→ **What to do**:
Reproduce only the lines from the one containing "order: Cornales" through the one containing "class: Squamata", changing each "common name" to "vernacular name" and leaving everything else unchanged.

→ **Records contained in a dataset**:

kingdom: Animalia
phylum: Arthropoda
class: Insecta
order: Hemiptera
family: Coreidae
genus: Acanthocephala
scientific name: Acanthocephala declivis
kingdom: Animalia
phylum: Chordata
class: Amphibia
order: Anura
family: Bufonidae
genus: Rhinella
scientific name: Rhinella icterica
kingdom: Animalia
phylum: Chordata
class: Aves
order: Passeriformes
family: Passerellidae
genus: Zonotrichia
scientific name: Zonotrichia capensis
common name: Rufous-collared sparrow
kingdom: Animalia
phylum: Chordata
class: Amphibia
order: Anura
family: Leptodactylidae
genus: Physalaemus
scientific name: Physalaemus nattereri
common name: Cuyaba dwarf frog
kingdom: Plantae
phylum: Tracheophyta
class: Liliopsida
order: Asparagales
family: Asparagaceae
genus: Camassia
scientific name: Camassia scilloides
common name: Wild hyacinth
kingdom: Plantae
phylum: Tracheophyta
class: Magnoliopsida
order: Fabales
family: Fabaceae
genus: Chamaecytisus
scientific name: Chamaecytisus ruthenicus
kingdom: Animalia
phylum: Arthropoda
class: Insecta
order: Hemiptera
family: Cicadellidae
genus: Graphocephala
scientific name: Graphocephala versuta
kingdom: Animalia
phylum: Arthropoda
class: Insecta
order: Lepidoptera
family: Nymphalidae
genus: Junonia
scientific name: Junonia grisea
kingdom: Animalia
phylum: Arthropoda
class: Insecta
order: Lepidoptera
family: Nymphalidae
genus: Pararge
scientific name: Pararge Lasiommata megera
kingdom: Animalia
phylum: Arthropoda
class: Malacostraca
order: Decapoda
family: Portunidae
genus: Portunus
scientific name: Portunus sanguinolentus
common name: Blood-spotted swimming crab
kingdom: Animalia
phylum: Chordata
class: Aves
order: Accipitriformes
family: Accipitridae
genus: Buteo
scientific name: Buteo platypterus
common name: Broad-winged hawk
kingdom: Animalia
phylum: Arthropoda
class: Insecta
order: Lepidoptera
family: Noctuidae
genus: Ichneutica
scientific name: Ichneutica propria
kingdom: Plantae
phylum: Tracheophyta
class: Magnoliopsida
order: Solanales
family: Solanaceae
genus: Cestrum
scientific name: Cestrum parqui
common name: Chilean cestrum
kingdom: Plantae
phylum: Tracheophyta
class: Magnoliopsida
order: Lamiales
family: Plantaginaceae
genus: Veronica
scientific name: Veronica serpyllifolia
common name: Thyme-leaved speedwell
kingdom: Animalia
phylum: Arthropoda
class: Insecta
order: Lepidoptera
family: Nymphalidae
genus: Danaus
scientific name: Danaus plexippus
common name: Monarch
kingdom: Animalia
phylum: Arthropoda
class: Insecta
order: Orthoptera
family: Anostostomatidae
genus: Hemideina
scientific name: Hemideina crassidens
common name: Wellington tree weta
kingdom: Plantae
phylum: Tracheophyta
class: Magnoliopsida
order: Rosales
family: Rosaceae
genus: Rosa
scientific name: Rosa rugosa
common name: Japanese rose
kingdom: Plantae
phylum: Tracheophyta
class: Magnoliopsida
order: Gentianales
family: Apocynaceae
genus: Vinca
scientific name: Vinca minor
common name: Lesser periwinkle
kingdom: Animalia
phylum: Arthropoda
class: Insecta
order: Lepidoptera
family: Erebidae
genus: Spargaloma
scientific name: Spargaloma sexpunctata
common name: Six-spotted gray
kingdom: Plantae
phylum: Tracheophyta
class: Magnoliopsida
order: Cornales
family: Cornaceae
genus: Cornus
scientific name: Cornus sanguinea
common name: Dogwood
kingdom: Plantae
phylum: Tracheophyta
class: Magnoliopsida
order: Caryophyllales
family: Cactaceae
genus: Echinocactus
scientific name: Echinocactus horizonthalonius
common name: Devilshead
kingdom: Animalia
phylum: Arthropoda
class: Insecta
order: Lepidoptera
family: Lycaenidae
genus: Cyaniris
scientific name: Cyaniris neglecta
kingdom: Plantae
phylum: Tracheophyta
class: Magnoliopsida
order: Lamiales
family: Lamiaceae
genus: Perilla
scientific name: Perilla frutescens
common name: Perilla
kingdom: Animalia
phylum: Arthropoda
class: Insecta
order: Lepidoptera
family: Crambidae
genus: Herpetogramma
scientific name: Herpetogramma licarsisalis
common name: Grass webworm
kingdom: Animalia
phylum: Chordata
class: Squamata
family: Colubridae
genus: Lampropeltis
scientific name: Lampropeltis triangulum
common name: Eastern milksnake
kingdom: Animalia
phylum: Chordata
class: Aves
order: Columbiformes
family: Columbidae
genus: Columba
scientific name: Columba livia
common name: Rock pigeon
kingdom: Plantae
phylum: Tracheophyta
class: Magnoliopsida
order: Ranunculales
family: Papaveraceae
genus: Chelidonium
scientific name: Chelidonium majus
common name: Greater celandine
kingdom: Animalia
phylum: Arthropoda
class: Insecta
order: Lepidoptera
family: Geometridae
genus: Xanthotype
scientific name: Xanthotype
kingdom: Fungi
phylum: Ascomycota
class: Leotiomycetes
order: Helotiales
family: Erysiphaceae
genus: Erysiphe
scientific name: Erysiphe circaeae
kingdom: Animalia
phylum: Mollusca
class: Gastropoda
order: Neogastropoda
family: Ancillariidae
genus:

→ **Answer to the exercise**:
order: Cornales
family: Cornaceae
genus: Cornus
scientific name: Cornus sanguinea
vernacular name: Dogwood
kingdom: Plantae
phylum: Tracheophyta
class: Magnoliopsida
order: Caryophyllales
family: Cactaceae
genus: Echinocactus
scientific name: Echinocactus horizonthalonius
vernacular name: Devilshead
kingdom: Animalia
phylum: Arthropoda
class: Insecta
order: Lepidoptera
family: Lycaenidae
genus: Cyaniris
scientific name: Cyaniris neglecta
kingdom: Plantae
phylum: Tracheophyta
class: Magnoliopsida
order: Lamiales
family: Lamiaceae
genus: Perilla
scientific name: Perilla frutescens
vernacular name: Perilla
kingdom: Animalia
phylum: Arthropoda
class: Insecta
order: Lepidoptera
family: Crambidae
genus: Herpetogramma
scientific name: Herpetogramma licarsisalis
vernacular name: Grass webworm
kingdom: Animalia
phylum: Chordata
class: Squamata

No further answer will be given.